DOCUMENT EXCERPT →
• • • • • • •

Published on June 1, 2005 at 10:41 AM · No Comments

Researchers at the University of Technology, Sydney will use their expertise in modelling what people want to tackle the serious problem of obesity.

The team of UTS experts in health economics and marketing will be the community connection for the new Australian Centre for Metabolic Fitness, a cooperative research initiative involving five universities of the Australian Technology Network (ATN).

The Centre's brief is to identify the best way of improving the health of Australians through changes in exercise and diet. An important part will be assessing how the programs designed by nutritionists, exercise scientists and public health experts will be received by their target audience.

UTS lead investigator, Deputy Director of the Centre for Health Economics Research and Evaluation (CHERE) Associate Professor Marion Haas, said that a major issue with suggesting lifestyle changes is whether people will actually make the changes.

"That's where our research comes in," she said. "The biomedical researchers can identify what works in the laboratory, but we also need to know whether people will buy the products, or change their behaviour and what is most likely to make them stick with it."

• • • • • • •

EXTRACTED INFORMATION →
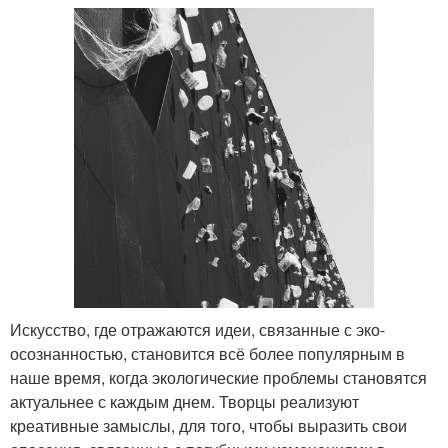
Искусство, где отражаются идеи, связанные с эко-
осознанностью, становится всё более популярным в
наше время, когда экологические проблемы становятся
актуальнее с каждым днем. Творцы реализуют
креативные замыслы, для того, чтобы выразить свои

• • • • • • •

YOUR TASKS →
**A)** List every institution or organization that the obesity research text names.
**B)** Reproduce the part of the obesity research text that starts with "Researchers at the" and goes on through "Technology Network (ATN).".
The entries above were drawn from a source separate from the text.

ANSWERS IN ORDER →
**A)**
- University of Technology, Sydney (UTS)
- Australian Centre for Metabolic Fitness
- Australian Technology Network (ATN)
- Centre for Health Economics Research and Evaluation (CHERE)

**B)**
Researchers at the University of Technology, Sydney will use their expertise in modelling what people want to tackle the serious problem of obesity.

The team of UTS experts in health economics and marketing will be the community connection for the new Australian Centre for Metabolic Fitness, a cooperative research initiative involving five universities of the Australian Technology Network (ATN).